→ **What to work on**:
In the data below, which lines contain "WALTON币"? List them by copying each one.

→ **Records shown**:
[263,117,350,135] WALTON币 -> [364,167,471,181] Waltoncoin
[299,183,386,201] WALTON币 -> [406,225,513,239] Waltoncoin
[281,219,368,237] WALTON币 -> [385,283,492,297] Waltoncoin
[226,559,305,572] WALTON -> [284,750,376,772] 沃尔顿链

---

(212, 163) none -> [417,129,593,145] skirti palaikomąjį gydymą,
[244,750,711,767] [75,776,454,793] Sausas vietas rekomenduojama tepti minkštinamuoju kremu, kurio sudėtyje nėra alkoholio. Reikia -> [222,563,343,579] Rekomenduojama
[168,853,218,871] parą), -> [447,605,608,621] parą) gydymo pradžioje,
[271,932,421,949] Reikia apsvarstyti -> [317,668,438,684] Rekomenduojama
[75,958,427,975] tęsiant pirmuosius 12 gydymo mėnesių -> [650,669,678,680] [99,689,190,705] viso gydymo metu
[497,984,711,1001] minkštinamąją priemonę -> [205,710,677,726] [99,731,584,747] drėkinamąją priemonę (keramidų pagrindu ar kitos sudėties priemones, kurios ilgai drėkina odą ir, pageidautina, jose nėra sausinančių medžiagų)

→ **Result of this exercise**:
[263,117,350,135] WALTON币 -> [364,167,471,181] Waltoncoin
[299,183,386,201] WALTON币 -> [406,225,513,239] Waltoncoin
[281,219,368,237] WALTON币 -> [385,283,492,297] Waltoncoin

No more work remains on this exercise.